» **Activity**
In how many lines of the records does "what" appear? Answer with one number.
::::::::::
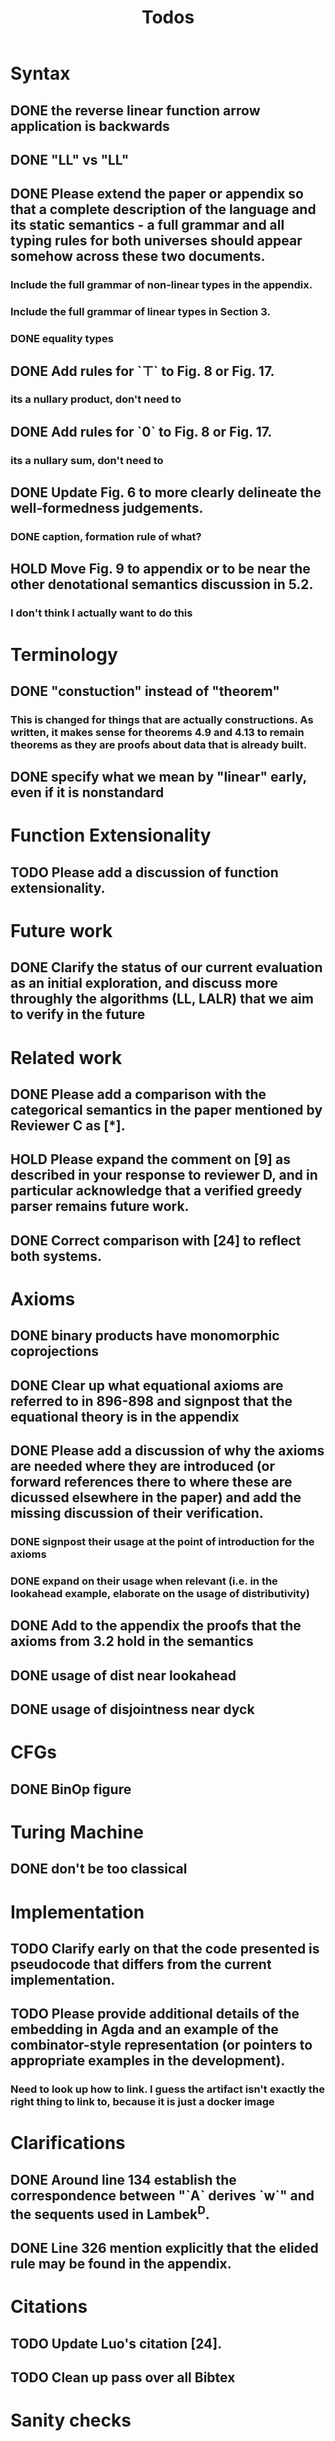 #+title: Todos
* Syntax
** DONE the reverse linear function arrow application is backwards
** DONE "LL" vs "\textrm{LL}"
** DONE Please extend the paper or appendix so that a complete description of the language and its static semantics - a full grammar and all typing rules for both universes should appear somehow across these two documents.
*** Include the full grammar of non-linear types in the appendix.
*** Include the full grammar of linear types in Section 3.
*** DONE equality types
** DONE Add rules for `⊤` to Fig. 8 or Fig. 17.
*** its a nullary product, don't need to
** DONE Add rules for `0` to Fig. 8 or Fig. 17.
*** its a nullary sum, don't need to
** DONE Update Fig. 6 to more clearly delineate the well-formedness judgements.
*** DONE caption, formation rule of what?
** HOLD Move Fig. 9 to appendix or to be near the other denotational semantics discussion in 5.2.
*** I don't think I actually want to do this
* Terminology
** DONE "constuction" instead of "theorem"
*** This is changed for things that are actually constructions. As written, it makes sense for theorems 4.9 and 4.13 to remain theorems as they are proofs about data that is already built.
** DONE specify what we mean by "linear" early, even if it is nonstandard
* Function Extensionality
** TODO Please add a discussion of function extensionality.
* Future work
** DONE Clarify the status of our current evaluation as an initial exploration, and discuss more throughly the algorithms (LL, LALR) that we aim to verify in the future
* Related work
** DONE Please add a comparison with the categorical semantics in the paper mentioned by Reviewer C as [*].
** HOLD Please expand the comment on [9] as described in your response to reviewer D, and in particular acknowledge that a verified greedy parser remains future work.
** DONE Correct comparison with [24] to reflect both systems.
* Axioms
** DONE binary products have monomorphic coprojections
** DONE Clear up what equational axioms are referred to in 896-898 and signpost that the equational theory is in the appendix
** DONE Please add a discussion of why the axioms are needed where they are introduced (or forward references there to where these are dicussed elsewhere in the paper) and add the missing discussion of their verification.
*** DONE signpost their usage at the point of introduction for the axioms
*** DONE expand on their usage when relevant (i.e. in the lookahead example, elaborate on the usage of distributivity)
** DONE Add to the appendix the proofs that the axioms from 3.2 hold in the semantics
** DONE usage of dist near lookahead
** DONE usage of disjointness near dyck
* CFGs
** DONE BinOp figure
* Turing Machine
** DONE don't be too classical
* Implementation
** TODO Clarify early on that the code presented is pseudocode that differs from the current implementation.
** TODO Please provide additional details of the embedding in Agda and an example of the combinator-style representation (or pointers to appropriate examples in the development).
*** Need to look up how to link. I guess the artifact isn't exactly the right thing to link to, because it is just a docker image
* Clarifications
** DONE Around line 134 establish the correspondence between "`A` derives `w`" and the sequents used in Lambek^D.
** DONE Line 326 mention explicitly that the elided rule may be found in the appendix.
* Citations
** TODO Update Luo's citation [24].
** TODO Clean up pass over all Bibtex
* Sanity checks
** TODO go over all of the reviewers questions/comments and assess if any misunderstandings can be clarified altogether
** TODO go over syntax in all figures
** TODO inconsistent usage \mathsf, \textrm, and \texttt for constructors/etc
* Visual
** TODO Grammar semantics figure "\SPF" had to change to "SPF". Standardize this throughout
::::::::::
» **Response area**
3